* **TASK REQUIREMENTS**
Find each line in the listing below that contains the word "values" and copy those lines out in full.

* **RECORDED INFORMATION**
□ □ □

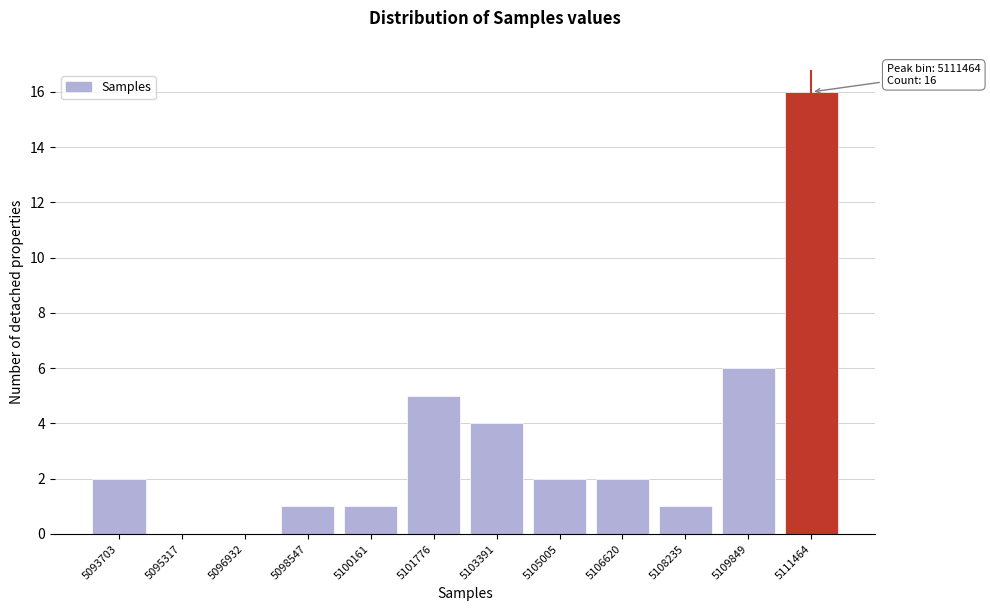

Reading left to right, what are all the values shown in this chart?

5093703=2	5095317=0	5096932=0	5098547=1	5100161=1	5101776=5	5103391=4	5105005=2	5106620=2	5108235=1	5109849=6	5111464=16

□ □ □

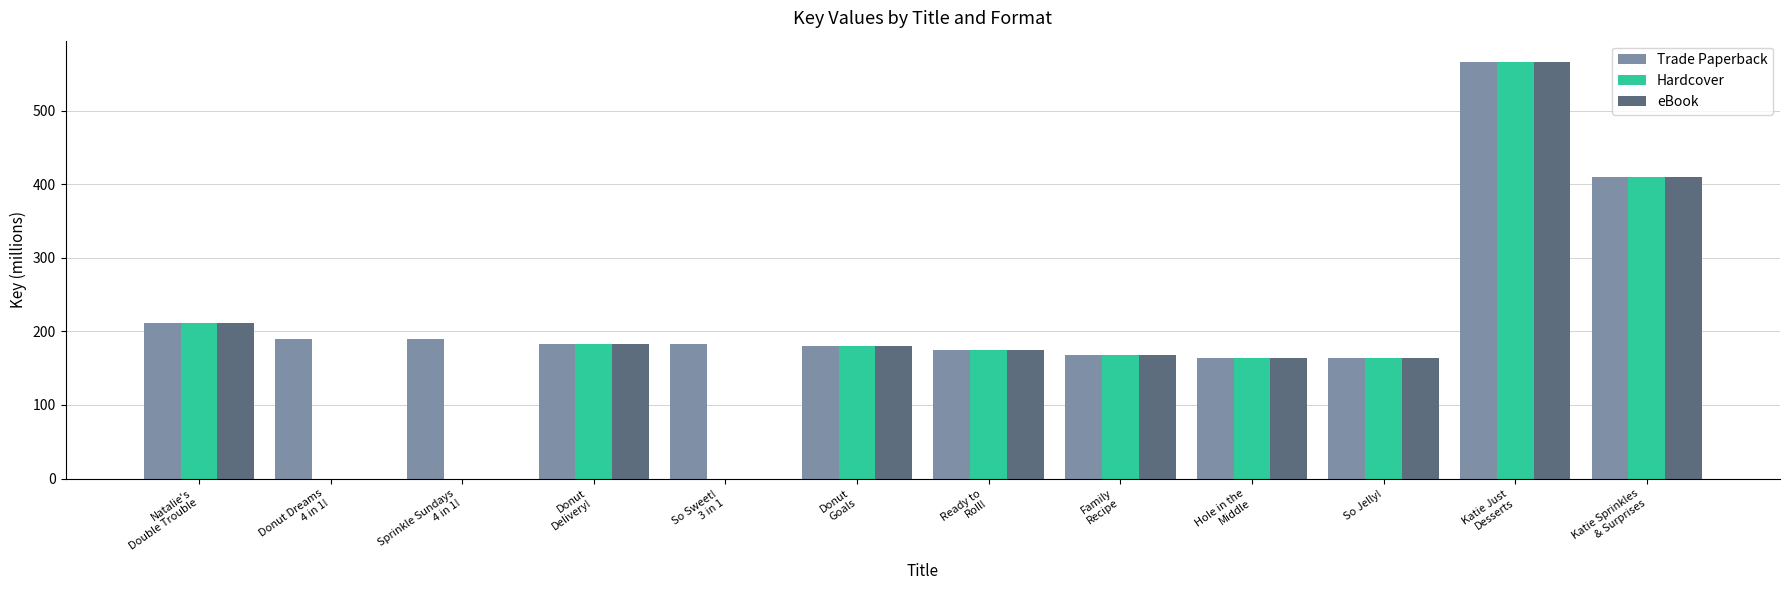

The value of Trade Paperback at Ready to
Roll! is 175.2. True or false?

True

□ □ □

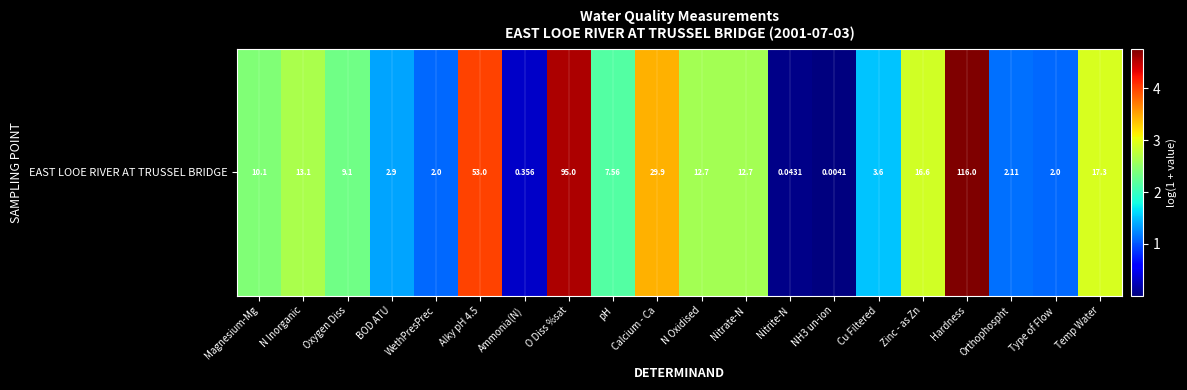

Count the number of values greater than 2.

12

□ □ □

* **TASK RESPONSE**
Reading left to right, what are all the values shown in this chart?
Count the number of values greater than 2.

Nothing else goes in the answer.